- **SOURCE EXTRACT**:
Like many older, established orgs, they have a communication and brand perception problem. The world and attitudes change around them. And they must adapt to remain relevant. Just read their mission statement above. It’s complicated. There is research (cited in this insider-basebally but interesting article: The Two ADLs) that shows that younger Jews don’t relate to the first half of the mission statement but relate easily with the second half. Statistically, younger Jews don’t fret about anti-semitism (and, therefore, the need for anti-defamation) as much as the ADL does. The primary research is here.
This generational divide is echoed in other groups: post feminism, post civil rights … so the idea of “post anti-semitism” makes sense in a broader context. In all cases you have a prior generation very concerned that the battle is far from over. And a new generation that looks at the problem differently. Perhaps less ethno- or gender-centrically and more universally.
This video and campaign seems to directly address the points raised in the “Two ADLs” article (published in late 2010) and calling for “public statements (that) … universalizes the fight against bigotry…. highlighting [the ADL’s] work against Islamophobia and for gay rights, causes that will energize young Jews.”
The ADL does loads, as the article says and the video claims at the end, to work to universally reduce all prejudice in the US. A lot of their work comes directly from the second half of their mission statement. But it’s typically not that work that gets airtime. In fact, some of what gets airtime creates the perception that they really only are focused on the first half of their mission — sometimes hypocritically so. Their recommendation for example, that the Mosque and community center near Ground Zero in Manhattan be moved elsewhere adds to this perception. This compounds their communications and brand perception problem.
This video is an attempt to fix it. It’s so inspirational I feel a bit guilty dragging it down into an analysis of brand perception … where’s the Anti Guilt League when you need it?

- **RECORDED DATA**:

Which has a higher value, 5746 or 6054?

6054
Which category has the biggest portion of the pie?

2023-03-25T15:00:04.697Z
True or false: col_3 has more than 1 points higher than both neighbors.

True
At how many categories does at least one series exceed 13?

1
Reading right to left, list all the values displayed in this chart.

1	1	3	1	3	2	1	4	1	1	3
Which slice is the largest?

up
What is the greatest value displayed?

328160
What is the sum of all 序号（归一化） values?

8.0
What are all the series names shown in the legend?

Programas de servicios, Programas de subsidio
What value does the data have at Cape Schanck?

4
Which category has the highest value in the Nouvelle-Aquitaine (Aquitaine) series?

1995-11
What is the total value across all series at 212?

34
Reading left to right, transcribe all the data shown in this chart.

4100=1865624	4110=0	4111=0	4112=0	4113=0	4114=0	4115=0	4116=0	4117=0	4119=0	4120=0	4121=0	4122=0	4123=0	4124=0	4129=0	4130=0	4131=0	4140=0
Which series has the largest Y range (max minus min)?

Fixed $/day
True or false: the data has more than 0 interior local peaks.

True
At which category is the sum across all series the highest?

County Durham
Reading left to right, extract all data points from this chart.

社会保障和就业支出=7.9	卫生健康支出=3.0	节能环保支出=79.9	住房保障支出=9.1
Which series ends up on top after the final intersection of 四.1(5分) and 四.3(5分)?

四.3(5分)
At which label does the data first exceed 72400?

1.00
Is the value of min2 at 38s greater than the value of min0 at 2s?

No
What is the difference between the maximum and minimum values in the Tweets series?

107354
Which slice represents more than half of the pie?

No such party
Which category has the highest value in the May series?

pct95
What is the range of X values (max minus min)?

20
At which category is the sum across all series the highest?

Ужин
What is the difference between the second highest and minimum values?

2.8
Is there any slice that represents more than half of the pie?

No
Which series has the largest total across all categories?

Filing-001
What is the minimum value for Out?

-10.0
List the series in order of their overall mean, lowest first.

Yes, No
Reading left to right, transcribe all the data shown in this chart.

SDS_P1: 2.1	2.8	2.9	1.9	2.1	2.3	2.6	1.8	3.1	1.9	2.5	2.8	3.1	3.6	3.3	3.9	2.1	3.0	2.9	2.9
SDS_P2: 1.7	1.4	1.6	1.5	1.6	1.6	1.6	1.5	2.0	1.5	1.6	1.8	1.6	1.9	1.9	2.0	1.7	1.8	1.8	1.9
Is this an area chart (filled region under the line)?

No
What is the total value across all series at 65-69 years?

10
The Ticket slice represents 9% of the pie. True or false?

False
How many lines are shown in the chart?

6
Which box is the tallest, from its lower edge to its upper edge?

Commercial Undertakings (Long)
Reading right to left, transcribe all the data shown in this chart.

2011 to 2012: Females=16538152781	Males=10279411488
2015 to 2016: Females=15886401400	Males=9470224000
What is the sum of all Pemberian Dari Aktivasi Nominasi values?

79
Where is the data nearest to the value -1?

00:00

- **EXERCISES**:
(1) Revise the ADL post from "The ADL does loads, as" to "you need it?", inclusive, so that "media coverage" replaces "airtime".
(2) Which "post" labels for a generational shift does the ADL post name? List all of them.
(3) Answer these about the ADL post:
(a) When was the "Two ADLs" article published?
(b) Which half of the mission statement do younger Jews relate to easily, according to the research?
(c) Which ADL recommendation does the post say adds to the perception that the group focuses only on the first half of its mission?

- **ANSWERS PER TASK**:
(1)
The ADL does loads, as the article says and the video claims at the end, to work to universally reduce all prejudice in the US. A lot of their work comes directly from the second half of their mission statement. But it’s typically not that work that gets media coverage. In fact, some of what gets media coverage creates the perception that they really only are focused on the first half of their mission — sometimes hypocritically so. Their recommendation for example, that the Mosque and community center near Ground Zero in Manhattan be moved elsewhere adds to this perception. This compounds their communications and brand perception problem.
This video is an attempt to fix it. It’s so inspirational I feel a bit guilty dragging it down into an analysis of brand perception … where’s the Anti Guilt League when you need it?

(2)
post feminism
post civil rights
post anti-semitism

(3)
(a) In late 2010.
(b) The second half.
(c) That the Mosque and community center near Ground Zero in Manhattan be moved elsewhere.